◆ Information shown
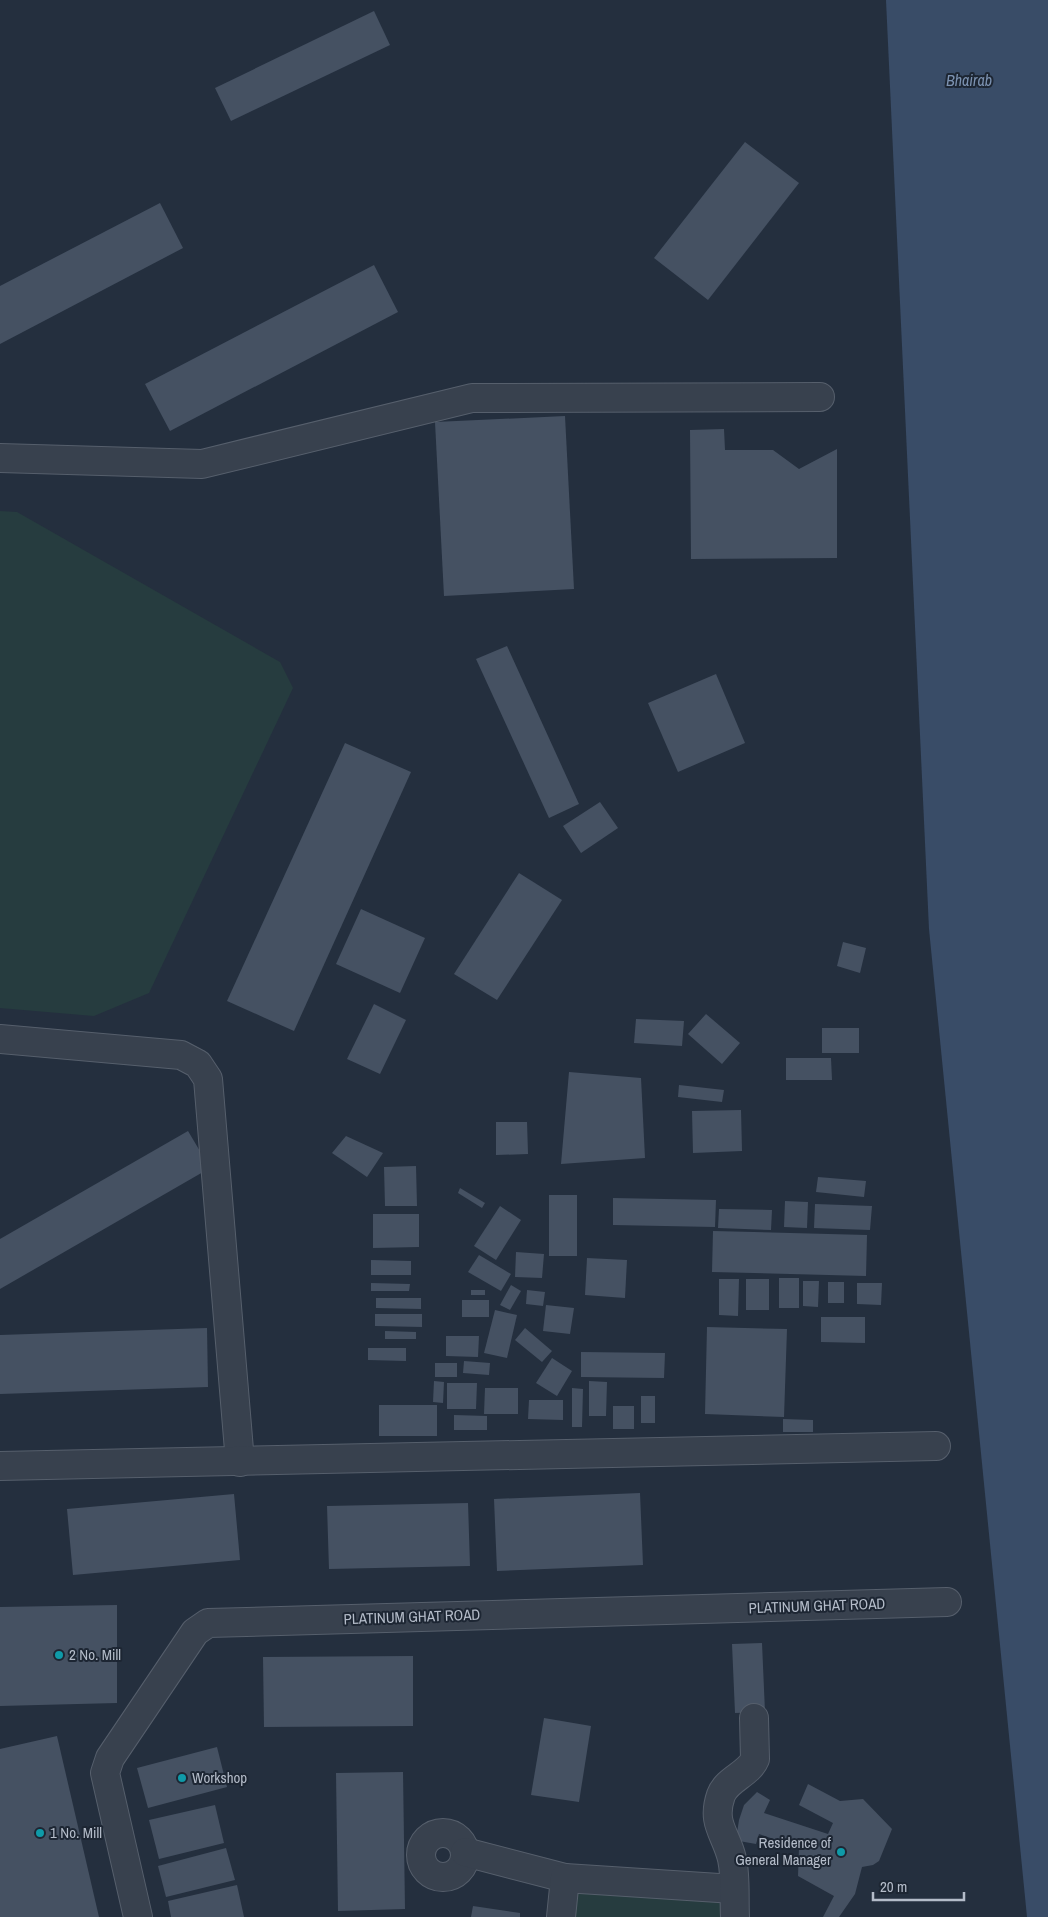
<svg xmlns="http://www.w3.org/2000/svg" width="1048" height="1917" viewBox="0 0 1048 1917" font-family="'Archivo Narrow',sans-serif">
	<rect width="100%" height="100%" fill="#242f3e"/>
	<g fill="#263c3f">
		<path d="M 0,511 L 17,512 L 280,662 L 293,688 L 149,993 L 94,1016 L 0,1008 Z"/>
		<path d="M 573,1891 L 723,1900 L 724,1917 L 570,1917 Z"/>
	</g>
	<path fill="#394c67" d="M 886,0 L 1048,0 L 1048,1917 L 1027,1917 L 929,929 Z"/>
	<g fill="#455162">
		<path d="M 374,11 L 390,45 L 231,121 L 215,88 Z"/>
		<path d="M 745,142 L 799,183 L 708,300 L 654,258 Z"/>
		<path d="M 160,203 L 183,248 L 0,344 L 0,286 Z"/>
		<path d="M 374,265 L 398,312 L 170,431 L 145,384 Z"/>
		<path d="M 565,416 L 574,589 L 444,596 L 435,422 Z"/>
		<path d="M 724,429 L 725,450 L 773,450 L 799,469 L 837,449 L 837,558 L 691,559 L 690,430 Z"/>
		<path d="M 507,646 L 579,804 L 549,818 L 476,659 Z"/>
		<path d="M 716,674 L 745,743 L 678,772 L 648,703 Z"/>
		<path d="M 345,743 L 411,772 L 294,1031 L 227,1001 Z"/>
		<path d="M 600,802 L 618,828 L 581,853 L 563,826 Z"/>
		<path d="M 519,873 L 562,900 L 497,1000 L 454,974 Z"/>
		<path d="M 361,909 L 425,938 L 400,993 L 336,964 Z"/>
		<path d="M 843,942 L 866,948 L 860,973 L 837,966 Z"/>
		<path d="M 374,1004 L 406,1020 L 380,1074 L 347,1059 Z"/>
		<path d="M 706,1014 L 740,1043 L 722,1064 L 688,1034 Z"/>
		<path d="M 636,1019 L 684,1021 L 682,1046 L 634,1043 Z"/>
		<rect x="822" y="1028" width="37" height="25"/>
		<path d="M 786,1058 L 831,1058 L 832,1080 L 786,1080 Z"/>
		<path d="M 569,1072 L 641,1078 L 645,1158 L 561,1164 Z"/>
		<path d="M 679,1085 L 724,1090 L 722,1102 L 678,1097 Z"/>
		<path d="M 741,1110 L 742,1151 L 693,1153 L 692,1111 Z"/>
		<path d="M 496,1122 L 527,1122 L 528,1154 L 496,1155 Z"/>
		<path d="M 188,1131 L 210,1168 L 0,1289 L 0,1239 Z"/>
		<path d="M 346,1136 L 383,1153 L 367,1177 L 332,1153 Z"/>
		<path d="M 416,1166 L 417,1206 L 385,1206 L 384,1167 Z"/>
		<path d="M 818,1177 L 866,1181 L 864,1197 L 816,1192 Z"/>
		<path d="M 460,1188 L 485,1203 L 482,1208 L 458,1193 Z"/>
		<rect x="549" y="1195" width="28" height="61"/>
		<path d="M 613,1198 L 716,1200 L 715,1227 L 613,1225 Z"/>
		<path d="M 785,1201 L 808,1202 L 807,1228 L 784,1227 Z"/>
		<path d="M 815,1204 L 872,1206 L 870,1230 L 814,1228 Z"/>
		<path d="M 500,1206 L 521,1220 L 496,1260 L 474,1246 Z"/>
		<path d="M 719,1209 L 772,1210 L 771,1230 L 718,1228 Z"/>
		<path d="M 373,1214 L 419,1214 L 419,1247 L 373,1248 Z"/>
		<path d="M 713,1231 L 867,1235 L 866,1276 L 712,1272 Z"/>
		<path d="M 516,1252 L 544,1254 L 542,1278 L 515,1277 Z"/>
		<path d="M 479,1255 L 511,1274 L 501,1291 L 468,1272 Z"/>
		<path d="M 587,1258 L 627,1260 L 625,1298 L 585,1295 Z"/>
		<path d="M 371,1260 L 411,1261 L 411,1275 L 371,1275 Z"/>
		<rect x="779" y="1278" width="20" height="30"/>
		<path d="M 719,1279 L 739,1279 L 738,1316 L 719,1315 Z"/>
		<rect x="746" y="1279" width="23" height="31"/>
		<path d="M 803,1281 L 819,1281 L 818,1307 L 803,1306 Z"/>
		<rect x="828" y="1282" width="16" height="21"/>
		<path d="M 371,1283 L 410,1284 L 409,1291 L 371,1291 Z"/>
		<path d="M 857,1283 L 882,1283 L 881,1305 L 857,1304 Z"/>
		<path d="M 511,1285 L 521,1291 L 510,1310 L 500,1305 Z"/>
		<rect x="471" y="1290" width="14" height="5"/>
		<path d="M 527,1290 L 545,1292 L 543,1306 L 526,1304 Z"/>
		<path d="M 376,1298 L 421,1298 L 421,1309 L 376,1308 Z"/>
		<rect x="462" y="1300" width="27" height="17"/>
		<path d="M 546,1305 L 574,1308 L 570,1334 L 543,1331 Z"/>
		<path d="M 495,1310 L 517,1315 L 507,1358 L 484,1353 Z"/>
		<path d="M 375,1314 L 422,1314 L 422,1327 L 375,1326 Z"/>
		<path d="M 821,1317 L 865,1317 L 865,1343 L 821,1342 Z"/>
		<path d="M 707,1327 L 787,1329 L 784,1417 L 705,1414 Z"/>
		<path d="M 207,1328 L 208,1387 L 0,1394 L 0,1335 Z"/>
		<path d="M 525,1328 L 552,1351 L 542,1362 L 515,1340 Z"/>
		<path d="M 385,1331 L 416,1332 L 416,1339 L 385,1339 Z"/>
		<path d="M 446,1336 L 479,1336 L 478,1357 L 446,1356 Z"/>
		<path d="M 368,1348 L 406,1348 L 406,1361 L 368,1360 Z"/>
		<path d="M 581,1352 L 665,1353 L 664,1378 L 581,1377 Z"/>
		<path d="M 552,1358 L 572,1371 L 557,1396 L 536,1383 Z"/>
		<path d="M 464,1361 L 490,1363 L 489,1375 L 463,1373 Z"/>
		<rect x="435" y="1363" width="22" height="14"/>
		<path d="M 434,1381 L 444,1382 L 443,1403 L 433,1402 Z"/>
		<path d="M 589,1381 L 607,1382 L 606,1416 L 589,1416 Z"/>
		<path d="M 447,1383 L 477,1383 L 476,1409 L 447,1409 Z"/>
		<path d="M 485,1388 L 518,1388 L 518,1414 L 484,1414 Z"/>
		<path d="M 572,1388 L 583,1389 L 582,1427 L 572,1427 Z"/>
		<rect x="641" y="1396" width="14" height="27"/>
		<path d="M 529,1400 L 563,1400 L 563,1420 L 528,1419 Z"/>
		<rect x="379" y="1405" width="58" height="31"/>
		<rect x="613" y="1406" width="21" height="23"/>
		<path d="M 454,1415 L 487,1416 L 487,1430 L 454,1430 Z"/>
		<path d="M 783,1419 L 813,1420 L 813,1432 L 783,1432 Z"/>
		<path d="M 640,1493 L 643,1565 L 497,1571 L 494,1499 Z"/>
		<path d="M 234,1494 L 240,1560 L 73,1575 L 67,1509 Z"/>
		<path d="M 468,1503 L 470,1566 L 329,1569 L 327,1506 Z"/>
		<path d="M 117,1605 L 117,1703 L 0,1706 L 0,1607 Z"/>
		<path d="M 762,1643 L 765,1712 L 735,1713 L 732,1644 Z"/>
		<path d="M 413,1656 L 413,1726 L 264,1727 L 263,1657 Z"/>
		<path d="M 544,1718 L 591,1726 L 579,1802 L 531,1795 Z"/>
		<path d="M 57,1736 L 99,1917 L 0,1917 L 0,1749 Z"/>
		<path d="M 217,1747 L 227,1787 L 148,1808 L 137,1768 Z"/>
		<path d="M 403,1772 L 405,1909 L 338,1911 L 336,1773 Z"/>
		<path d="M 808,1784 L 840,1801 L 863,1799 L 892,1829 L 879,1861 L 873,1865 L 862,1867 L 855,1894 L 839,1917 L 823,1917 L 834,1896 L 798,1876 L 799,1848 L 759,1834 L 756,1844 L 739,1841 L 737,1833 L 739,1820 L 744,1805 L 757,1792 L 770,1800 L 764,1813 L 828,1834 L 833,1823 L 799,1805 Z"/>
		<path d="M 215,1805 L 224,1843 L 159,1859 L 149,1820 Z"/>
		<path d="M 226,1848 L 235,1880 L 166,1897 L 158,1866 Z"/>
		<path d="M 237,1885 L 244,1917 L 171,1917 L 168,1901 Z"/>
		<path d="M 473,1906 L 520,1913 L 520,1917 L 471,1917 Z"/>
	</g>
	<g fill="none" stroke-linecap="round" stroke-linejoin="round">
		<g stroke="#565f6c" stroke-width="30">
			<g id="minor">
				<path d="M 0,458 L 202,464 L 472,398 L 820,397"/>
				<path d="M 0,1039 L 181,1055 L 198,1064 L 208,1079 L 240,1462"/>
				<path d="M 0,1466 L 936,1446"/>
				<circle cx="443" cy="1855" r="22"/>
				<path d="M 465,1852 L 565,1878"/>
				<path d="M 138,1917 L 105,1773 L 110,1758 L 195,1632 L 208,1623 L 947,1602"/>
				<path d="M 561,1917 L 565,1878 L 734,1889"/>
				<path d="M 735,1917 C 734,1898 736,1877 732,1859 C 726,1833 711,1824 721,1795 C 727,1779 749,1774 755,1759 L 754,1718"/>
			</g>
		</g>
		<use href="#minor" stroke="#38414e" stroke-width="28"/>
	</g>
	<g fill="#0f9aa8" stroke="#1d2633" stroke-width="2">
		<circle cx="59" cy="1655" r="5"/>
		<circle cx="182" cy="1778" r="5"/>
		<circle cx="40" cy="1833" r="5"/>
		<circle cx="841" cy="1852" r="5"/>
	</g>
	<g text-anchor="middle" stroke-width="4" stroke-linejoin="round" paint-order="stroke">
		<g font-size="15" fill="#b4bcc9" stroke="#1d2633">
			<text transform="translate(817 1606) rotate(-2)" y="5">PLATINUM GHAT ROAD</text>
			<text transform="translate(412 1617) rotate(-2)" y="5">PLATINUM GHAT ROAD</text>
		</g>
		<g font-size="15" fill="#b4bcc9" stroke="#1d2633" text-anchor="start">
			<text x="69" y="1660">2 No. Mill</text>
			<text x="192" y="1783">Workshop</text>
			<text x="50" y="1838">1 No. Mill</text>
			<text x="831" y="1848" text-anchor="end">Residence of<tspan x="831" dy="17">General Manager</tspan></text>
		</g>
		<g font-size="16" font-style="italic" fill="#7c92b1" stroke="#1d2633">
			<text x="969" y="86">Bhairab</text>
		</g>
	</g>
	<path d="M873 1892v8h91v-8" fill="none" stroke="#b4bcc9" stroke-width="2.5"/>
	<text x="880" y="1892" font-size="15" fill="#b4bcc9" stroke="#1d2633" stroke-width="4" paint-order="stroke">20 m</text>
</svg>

--

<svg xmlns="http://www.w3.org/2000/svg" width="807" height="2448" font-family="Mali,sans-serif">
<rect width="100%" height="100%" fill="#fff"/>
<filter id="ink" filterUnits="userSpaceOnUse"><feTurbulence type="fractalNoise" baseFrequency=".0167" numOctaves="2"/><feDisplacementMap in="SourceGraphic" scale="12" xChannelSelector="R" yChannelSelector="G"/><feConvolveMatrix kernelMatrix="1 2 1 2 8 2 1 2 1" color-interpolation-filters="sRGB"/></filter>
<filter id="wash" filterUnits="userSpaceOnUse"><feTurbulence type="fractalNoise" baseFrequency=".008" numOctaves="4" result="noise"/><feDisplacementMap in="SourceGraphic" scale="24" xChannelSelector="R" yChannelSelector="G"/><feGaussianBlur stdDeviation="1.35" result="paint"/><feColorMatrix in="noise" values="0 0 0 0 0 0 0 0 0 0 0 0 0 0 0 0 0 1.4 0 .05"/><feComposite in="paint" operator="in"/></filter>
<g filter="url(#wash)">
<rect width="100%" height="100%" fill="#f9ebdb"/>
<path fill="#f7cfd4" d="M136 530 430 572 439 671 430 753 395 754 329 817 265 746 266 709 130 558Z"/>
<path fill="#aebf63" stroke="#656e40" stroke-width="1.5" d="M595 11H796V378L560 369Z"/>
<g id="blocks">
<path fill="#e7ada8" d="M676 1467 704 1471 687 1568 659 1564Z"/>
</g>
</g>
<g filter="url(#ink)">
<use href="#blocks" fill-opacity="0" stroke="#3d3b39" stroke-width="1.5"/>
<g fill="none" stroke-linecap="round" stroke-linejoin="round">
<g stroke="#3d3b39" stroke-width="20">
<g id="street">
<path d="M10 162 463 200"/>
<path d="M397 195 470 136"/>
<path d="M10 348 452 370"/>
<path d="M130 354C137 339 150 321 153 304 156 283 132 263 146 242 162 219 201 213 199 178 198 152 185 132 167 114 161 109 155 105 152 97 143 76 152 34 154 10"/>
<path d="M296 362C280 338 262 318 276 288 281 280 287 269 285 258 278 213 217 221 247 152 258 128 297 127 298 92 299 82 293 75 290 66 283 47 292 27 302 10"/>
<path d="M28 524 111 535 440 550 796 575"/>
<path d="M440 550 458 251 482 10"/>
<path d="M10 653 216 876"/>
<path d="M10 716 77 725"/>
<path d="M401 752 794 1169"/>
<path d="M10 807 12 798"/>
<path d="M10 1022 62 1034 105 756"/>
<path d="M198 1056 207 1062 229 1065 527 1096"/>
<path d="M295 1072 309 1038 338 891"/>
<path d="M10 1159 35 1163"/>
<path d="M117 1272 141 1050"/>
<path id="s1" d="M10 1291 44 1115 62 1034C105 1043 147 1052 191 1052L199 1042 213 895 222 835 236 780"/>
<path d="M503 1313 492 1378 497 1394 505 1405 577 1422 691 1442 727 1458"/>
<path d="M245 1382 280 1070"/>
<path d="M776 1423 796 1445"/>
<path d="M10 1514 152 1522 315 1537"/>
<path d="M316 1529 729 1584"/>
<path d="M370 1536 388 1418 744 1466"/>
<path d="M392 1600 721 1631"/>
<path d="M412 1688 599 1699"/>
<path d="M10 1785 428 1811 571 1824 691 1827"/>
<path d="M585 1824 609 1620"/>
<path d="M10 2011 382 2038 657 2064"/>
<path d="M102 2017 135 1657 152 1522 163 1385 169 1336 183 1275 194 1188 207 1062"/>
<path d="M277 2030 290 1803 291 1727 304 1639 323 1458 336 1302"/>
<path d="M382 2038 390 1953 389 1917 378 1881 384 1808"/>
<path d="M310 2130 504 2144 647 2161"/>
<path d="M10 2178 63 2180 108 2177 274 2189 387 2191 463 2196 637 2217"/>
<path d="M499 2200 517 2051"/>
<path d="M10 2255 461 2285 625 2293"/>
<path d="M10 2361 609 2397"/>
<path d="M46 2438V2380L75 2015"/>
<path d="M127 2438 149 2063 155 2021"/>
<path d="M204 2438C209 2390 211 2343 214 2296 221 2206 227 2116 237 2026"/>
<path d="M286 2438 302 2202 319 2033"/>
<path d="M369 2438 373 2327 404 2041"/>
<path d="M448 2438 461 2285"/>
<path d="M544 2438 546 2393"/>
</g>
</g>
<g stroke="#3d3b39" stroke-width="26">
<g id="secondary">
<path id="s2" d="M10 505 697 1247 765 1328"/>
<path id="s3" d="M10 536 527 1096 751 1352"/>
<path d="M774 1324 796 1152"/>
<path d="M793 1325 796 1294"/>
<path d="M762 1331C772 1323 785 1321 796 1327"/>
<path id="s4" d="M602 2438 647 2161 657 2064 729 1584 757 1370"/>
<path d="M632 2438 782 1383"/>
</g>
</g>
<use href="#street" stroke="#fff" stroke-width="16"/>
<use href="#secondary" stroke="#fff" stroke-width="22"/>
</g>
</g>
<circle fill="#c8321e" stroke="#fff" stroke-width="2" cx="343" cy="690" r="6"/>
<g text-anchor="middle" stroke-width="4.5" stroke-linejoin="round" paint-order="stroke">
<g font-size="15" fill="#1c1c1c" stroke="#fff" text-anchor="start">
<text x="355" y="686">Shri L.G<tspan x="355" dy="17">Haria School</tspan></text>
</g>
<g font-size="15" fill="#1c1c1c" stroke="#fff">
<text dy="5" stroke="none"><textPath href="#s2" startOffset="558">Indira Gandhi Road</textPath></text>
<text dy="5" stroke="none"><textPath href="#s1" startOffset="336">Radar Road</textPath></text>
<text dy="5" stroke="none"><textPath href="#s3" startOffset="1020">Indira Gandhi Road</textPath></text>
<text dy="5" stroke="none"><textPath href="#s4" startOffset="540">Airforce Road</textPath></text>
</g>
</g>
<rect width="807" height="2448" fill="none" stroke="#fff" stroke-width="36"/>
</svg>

◆ Exercise objective
The expected result is every line from the material above that includes "filterUnits".

◆ The completed task
<filter id="ink" filterUnits="userSpaceOnUse"><feTurbulence type="fractalNoise" baseFrequency=".0167" numOctaves="2"/><feDisplacementMap in="SourceGraphic" scale="12" xChannelSelector="R" yChannelSelector="G"/><feConvolveMatrix kernelMatrix="1 2 1 2 8 2 1 2 1" color-interpolation-filters="sRGB"/></filter>
<filter id="wash" filterUnits="userSpaceOnUse"><feTurbulence type="fractalNoise" baseFrequency=".008" numOctaves="4" result="noise"/><feDisplacementMap in="SourceGraphic" scale="24" xChannelSelector="R" yChannelSelector="G"/><feGaussianBlur stdDeviation="1.35" result="paint"/><feColorMatrix in="noise" values="0 0 0 0 0 0 0 0 0 0 0 0 0 0 0 0 0 1.4 0 .05"/><feComposite in="paint" operator="in"/></filter>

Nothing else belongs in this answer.